Since the last post on training for the half marathon, I've managed four training runs of 16 to 17 km. I managed to reduce my 17km-ish time from around 1 hr 11 to a little over 1 hr 09, and on the 14km section which tracks the actual course of the race I improved from 58 minutes to a little over 56.
However, to be fair, the last couple of runs have been in close to perfect conditions whereas the first one was in a howling northerly of extrordinary strength -- heading north back around Point Jeringham the gusts were so strong that at one stage I was actually making no progress despite pushing into the wind with all my force. So it's questionable how much improvement I've actually made.

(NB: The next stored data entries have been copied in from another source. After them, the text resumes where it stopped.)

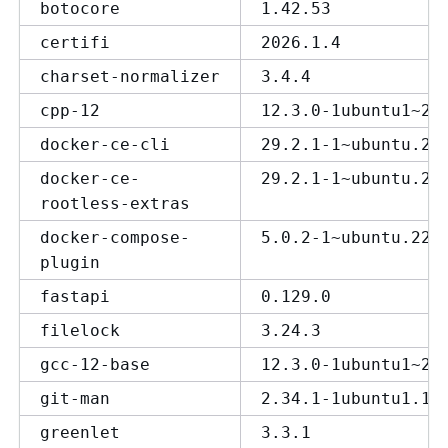
botocore
1.42.53
certifi
2026.1.4
charset-normalizer
3.4.4
cpp-12
12.3.0-1ubuntu1~22
docker-ce-cli
29.2.1-1~ubuntu.22
docker-ce-
29.2.1-1~ubuntu.22
rootless-extras
docker-compose-
5.0.2-1~ubuntu.22.
plugin
fastapi
0.129.0
filelock
3.24.3
gcc-12-base
12.3.0-1ubuntu1~22
git-man
2.34.1-1ubuntu1.15
greenlet
3.3.1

The last week has been a bit of a write off for training purposes. I spent the weekend doing the Southern Crossing of the Tararuas, and then I allowed recovery time to be in reasonable shape for my two mid-week games of indoor football (they're close to the highlight of my week and take precedence over everything else). There's also been some non-optimum eating and drinking over the past few days.

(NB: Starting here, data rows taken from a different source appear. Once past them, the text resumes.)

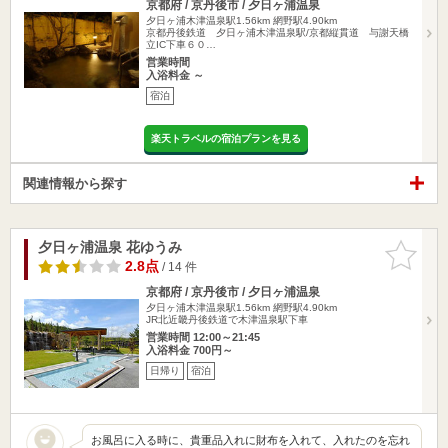
京都府 / 京丹後市 / 夕日ヶ浦温泉
夕日ヶ浦木津温泉駅1.56km
網野駅4.90km
京都丹後鉄道 夕日ヶ浦木津温泉駅/京都縦貫道 与謝天橋
立IC下車６０…
営業時間
入浴料金 ～
宿泊
楽天トラベルの宿泊プランを見る
関連情報から探す
夕日ヶ浦温泉 花ゆうみ
お気に入
りに追加
2.8点
/ 14 件
京都府 / 京丹後市 / 夕日ヶ浦温泉
夕日ヶ浦木津温泉駅1.56km
網野駅4.90km
JR北近畿丹後鉄道で木津温泉駅下車
営業時間 12:00～21:45
入浴料金 700円～
日帰り
宿泊
お風呂に入る時に、貴重品入れに財布を入れて、入れたのを忘れ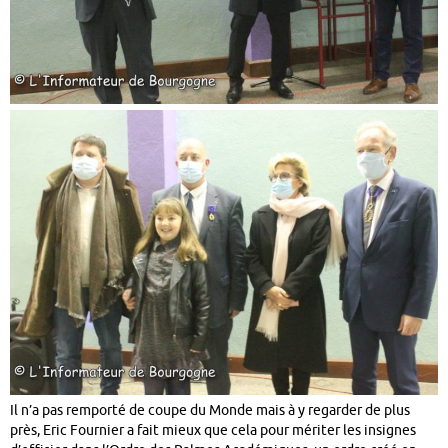
Il n’a pas remporté de coupe du Monde mais à y regarder de plus
près, Eric Fournier a fait mieux que cela pour mériter les insignes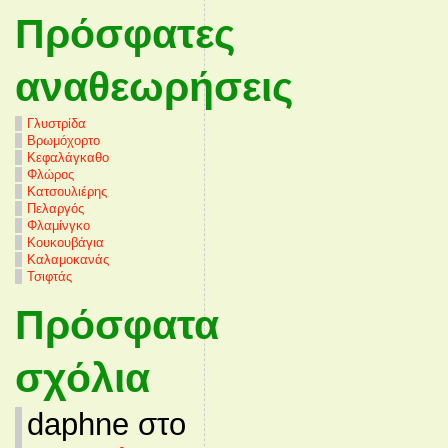
Πρόσφατες
αναθεωρήσεις
Γλυστρίδα
Βρωμόχορτο
Κεφαλάγκαθο
Φλώρος
Κατσουλιέρης
Πελαργός
Φλαμίνγκο
Κουκουβάγια
Καλαμοκανάς
Τσιφτάς
Πρόσφατα
σχόλια
daphne στο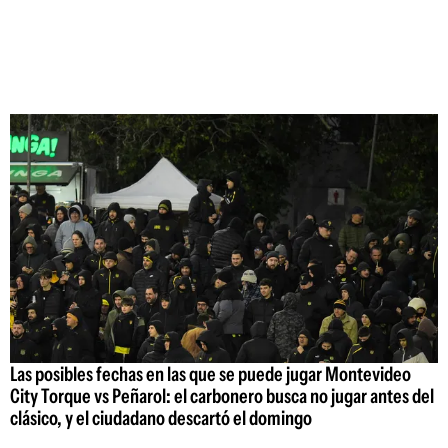
Las posibles fechas en las que se puede jugar Montevideo
City Torque vs Peñarol: el carbonero busca no jugar antes del
clásico, y el ciudadano descartó el domingo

I have one more training run tomorrow, and then that's it until race day next Sunday.
This brings me back to the issue of wind and wind direction. Presumably because it's an add-on to the 7km Round the Bays fun run, this half marathon is not geographically balanced, unlike the Harbour Capital race run in June, which is an "out and back" course. The course heads from Frank Kitts Park to Cobham Drive, up around the Miramar peninsula almost to Scorching Bay, then back to Kilbirnie Park. Two-thirds of the course goes essentially north to south, making a significant net movement south over the race as a whole.
This means that, while light winds would still be preferable, a moderately fresh northerly would still be ok, because it would be close to a tail wind for two thirds of the race, including the last leg. Even a light southerly would be ok: I've found I can still do the first 7km leg into the breeze in 28--29 minutes, and a tail wind would be useful in the 'difficult' middle part of the race. Where things would really come unstuck is in a fresh southerly, so I'm praying we don't get those conditions next Sunday.
The race starts at 8:30 am, so strong sun and warm temperatures should also be taken out of the equation (yes, we actually have had a little bit of those recently in Wellington). The ideal would be a light northerly, overcast, around 16 degrees and maybe the lightest of intermittent drizzle. Currently the forecast says fine with a high of 20 and a northerly at 30 km/h. That would be acceptable! But weather forecasts can of course change in a week.
It's been good to have a goal, but pounding up and down the pavements is not actually my favourite activity, and it does take a lot out of you. Succeed or fail in the half marathon, I'll be quite glad to get back to regular trips to the gym and of course the football.